### What the task requires
Set down every line of text from the stored records below, word for word, and leave the pictures out.

(Stored records)
────
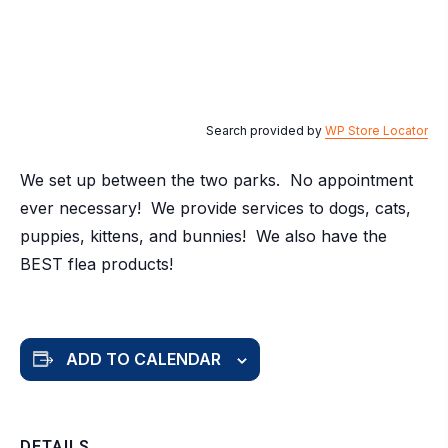
Search provided by
WP Store Locator
We set up between the two parks. No appointment
ever necessary! We provide services to dogs, cats,
puppies, kittens, and bunnies! We also have the
BEST flea products!
ADD TO CALENDAR
DETAILS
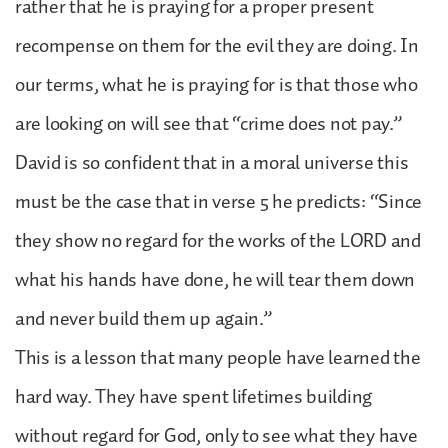
rather that he is praying for a proper present
recompense on them for the evil they are doing. In
our terms, what he is praying for is that those who
are looking on will see that “crime does not pay.”
David is so confident that in a moral universe this
must be the case that in verse 5 he predicts: “Since
they show no regard for the works of the LORD and
what his hands have done, he will tear them down
and never build them up again.”
This is a lesson that many people have learned the
hard way. They have spent lifetimes building
without regard for God, only to see what they have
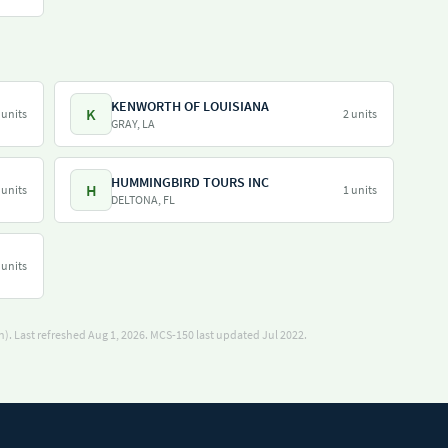
KENWORTH OF LOUISIANA
K
 units
2 units
GRAY, LA
HUMMINGBIRD TOURS INC
H
 units
1 units
DELTONA, FL
 units
). Last refreshed Aug 1, 2026.
MCS-150 last updated Jul 2022.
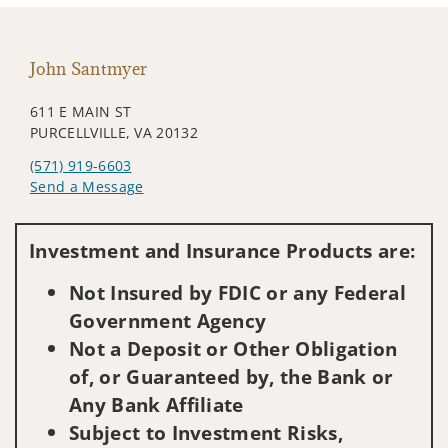
John Santmyer
611 E MAIN ST
PURCELLVILLE, VA 20132
(571) 919-6603
Send a Message
Visit us on social media
Investment and Insurance Products are:
Not Insured by FDIC or any Federal
Government Agency
Not a Deposit or Other Obligation
of, or Guaranteed by, the Bank or
Any Bank Affiliate
Subject to Investment Risks,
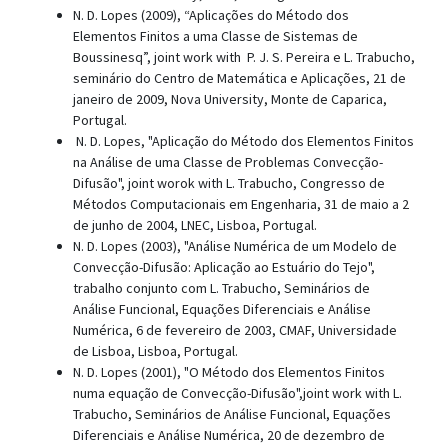
N. D. Lopes (2009), “Aplicações do Método dos
Elementos Finitos a uma Classe de Sistemas de
Boussinesq”, joint work with P. J. S. Pereira e L. Trabucho,
seminário do Centro de Matemática e Aplicações, 21 de
janeiro de 2009, Nova University, Monte de Caparica,
Portugal.
N. D. Lopes, "Aplicação do Método dos Elementos Finitos
na Análise de uma Classe de Problemas Convecção-
Difusão", joint worok with L. Trabucho, Congresso de
Métodos Computacionais em Engenharia, 31 de maio a 2
de junho de 2004, LNEC, Lisboa, Portugal.
N. D. Lopes (2003), "Análise Numérica de um Modelo de
Convecção-Difusão: Aplicação ao Estuário do Tejo",
trabalho conjunto com L. Trabucho, Seminários de
Análise Funcional, Equações Diferenciais e Análise
Numérica, 6 de fevereiro de 2003, CMAF, Universidade
de Lisboa, Lisboa, Portugal.
N. D. Lopes (2001), "O Método dos Elementos Finitos
numa equação de Convecção-Difusão",joint work with L.
Trabucho, Seminários de Análise Funcional, Equações
Diferenciais e Análise Numérica, 20 de dezembro de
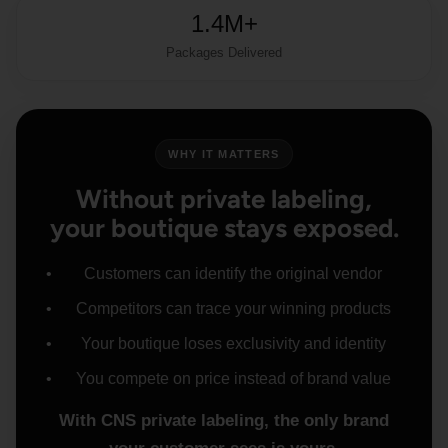
1.4M+
Packages Delivered
WHY IT MATTERS
Without private labeling,
your boutique stays exposed.
Customers can identify the original vendor
Competitors can trace your winning products
Your boutique loses exclusivity and identity
You compete on price instead of brand value
With CNS private labeling, the only brand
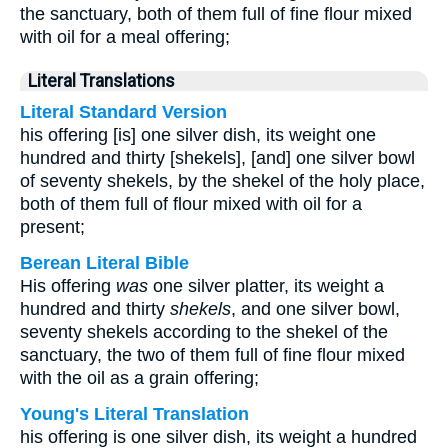
the sanctuary, both of them full of fine flour mixed
with oil for a meal offering;
Literal Translations
Literal Standard Version
his offering [is] one silver dish, its weight one
hundred and thirty [shekels], [and] one silver bowl
of seventy shekels, by the shekel of the holy place,
both of them full of flour mixed with oil for a
present;
Berean Literal Bible
His offering
was
one silver platter, its weight a
hundred and thirty
shekels
, and one silver bowl,
seventy shekels according to the shekel of the
sanctuary, the two of them full of fine flour mixed
with the oil as a grain offering;
Young's Literal Translation
his offering is one silver dish, its weight a hundred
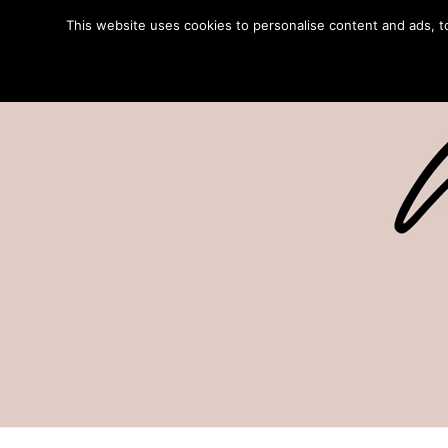
This website uses cookies to personalise content and ads, to 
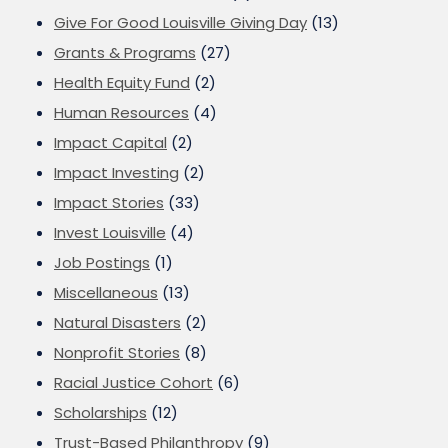
Give For Good Louisville Giving Day
(13)
Grants & Programs
(27)
Health Equity Fund
(2)
Human Resources
(4)
Impact Capital
(2)
Impact Investing
(2)
Impact Stories
(33)
Invest Louisville
(4)
Job Postings
(1)
Miscellaneous
(13)
Natural Disasters
(2)
Nonprofit Stories
(8)
Racial Justice Cohort
(6)
Scholarships
(12)
Trust-Based Philanthropy
(9)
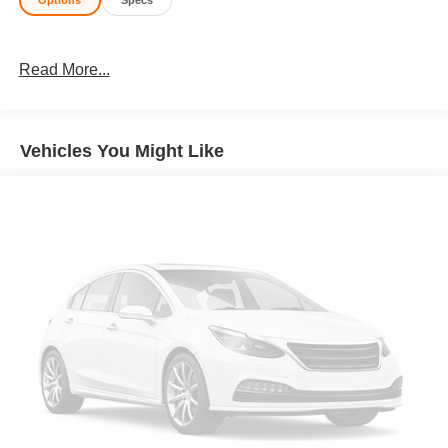
Options
Specs
Read More...
Vehicles You Might Like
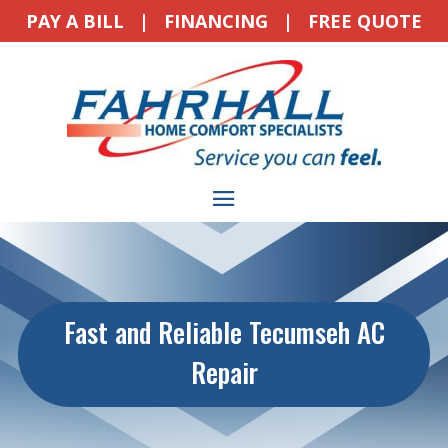
PAY A BILL
|
FINANCING
|
FREE QUOTE
Fast and Reliable Tecumseh AC
Repair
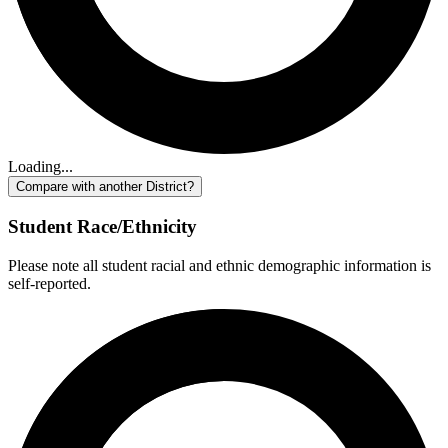
Loading...
Compare with another District?
Student Race/Ethnicity
Please note all student racial and ethnic demographic information is
self-reported.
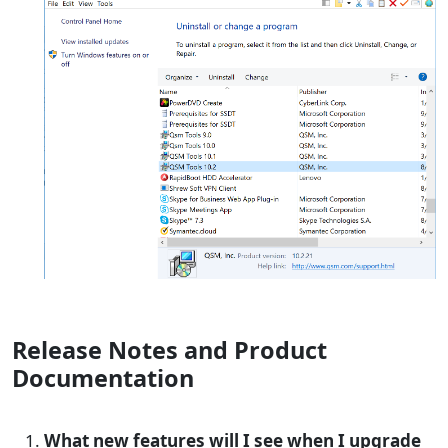
Release Notes and Product
Documentation
What new features will I see when I upgrade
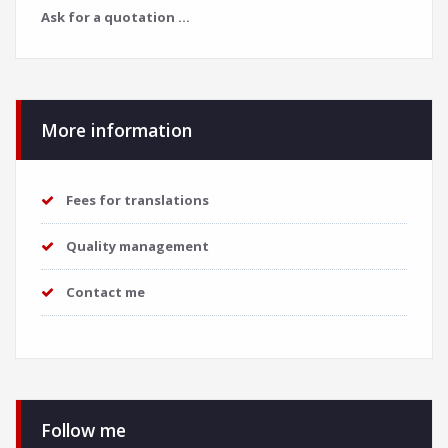
Ask for a quotation ...
More information
Fees for translations
Quality management
Contact me
Follow me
────
### Response below
Search provided by
WP Store Locator
We set up between the two parks. No appointment
ever necessary! We provide services to dogs, cats,
puppies, kittens, and bunnies! We also have the
BEST flea products!
ADD TO CALENDAR
DETAILS
rather that he is praying for a proper present
recompense on them for the evil they are doing. In
our terms, what he is praying for is that those who
are looking on will see that “crime does not pay.”
David is so confident that in a moral universe this
must be the case that in verse 5 he predicts: “Since
they show no regard for the works of the LORD and
what his hands have done, he will tear them down
and never build them up again.”
This is a lesson that many people have learned the
hard way. They have spent lifetimes building
without regard for God, only to see what they have
KENWORTH OF LOUISIANA
K
 units
2 units
GRAY, LA
HUMMINGBIRD TOURS INC
H
 units
1 units
DELTONA, FL
 units
). Last refreshed Aug 1, 2026.
MCS-150 last updated Jul 2022.
John Santmyer
611 E MAIN ST
PURCELLVILLE, VA 20132
(571) 919-6603
Send a Message
Visit us on social media
Investment and Insurance Products are:
Not Insured by FDIC or any Federal
Government Agency
Not a Deposit or Other Obligation
of, or Guaranteed by, the Bank or
Any Bank Affiliate
Subject to Investment Risks,
N. D. Lopes (2009), “Aplicações do Método dos
Elementos Finitos a uma Classe de Sistemas de
Boussinesq”, joint work with P. J. S. Pereira e L. Trabucho,
seminário do Centro de Matemática e Aplicações, 21 de
janeiro de 2009, Nova University, Monte de Caparica,
Portugal.
N. D. Lopes, "Aplicação do Método dos Elementos Finitos
na Análise de uma Classe de Problemas Convecção-
Difusão", joint worok with L. Trabucho, Congresso de
Métodos Computacionais em Engenharia, 31 de maio a 2
de junho de 2004, LNEC, Lisboa, Portugal.
N. D. Lopes (2003), "Análise Numérica de um Modelo de
Convecção-Difusão: Aplicação ao Estuário do Tejo",
trabalho conjunto com L. Trabucho, Seminários de
Análise Funcional, Equações Diferenciais e Análise
Numérica, 6 de fevereiro de 2003, CMAF, Universidade
de Lisboa, Lisboa, Portugal.
N. D. Lopes (2001), "O Método dos Elementos Finitos
numa equação de Convecção-Difusão",joint work with L.
Trabucho, Seminários de Análise Funcional, Equações
Diferenciais e Análise Numérica, 20 de dezembro de
1.4M+
Packages Delivered
WHY IT MATTERS
Without private labeling,
your boutique stays exposed.
Customers can identify the original vendor
Competitors can trace your winning products
Your boutique loses exclusivity and identity
You compete on price instead of brand value
With CNS private labeling, the only brand
the sanctuary, both of them full of fine flour mixed
with oil for a meal offering;
Literal Translations
Literal Standard Version
his offering [is] one silver dish, its weight one
hundred and thirty [shekels], [and] one silver bowl
of seventy shekels, by the shekel of the holy place,
both of them full of flour mixed with oil for a
present;
Berean Literal Bible
His offering
was
one silver platter, its weight a
hundred and thirty
shekels
, and one silver bowl,
seventy shekels according to the shekel of the
sanctuary, the two of them full of fine flour mixed
with the oil as a grain offering;
Young's Literal Translation
his offering is one silver dish, its weight a hundred
This website uses cookies to personalise content and ads, to 
Give For Good Louisville Giving Day
(13)
Grants & Programs
(27)
Health Equity Fund
(2)
Human Resources
(4)
Impact Capital
(2)
Impact Investing
(2)
Impact Stories
(33)
Invest Louisville
(4)
Job Postings
(1)
Miscellaneous
(13)
Natural Disasters
(2)
Nonprofit Stories
(8)
Racial Justice Cohort
(6)
Scholarships
(12)
Trust-Based Philanthropy
(9)
Options
Specs
Read More...
Vehicles You Might Like
PAY A BILL
|
FINANCING
|
FREE QUOTE
Fast and Reliable Tecumseh AC
Repair
Loading...
Compare with another District?
Student Race/Ethnicity
Please note all student racial and ethnic demographic information is
self-reported.
Release Notes and Product
Documentation
What new features will I see when I upgrade
Ask for a quotation ...
More information
Fees for translations
Quality management
Contact me
Follow me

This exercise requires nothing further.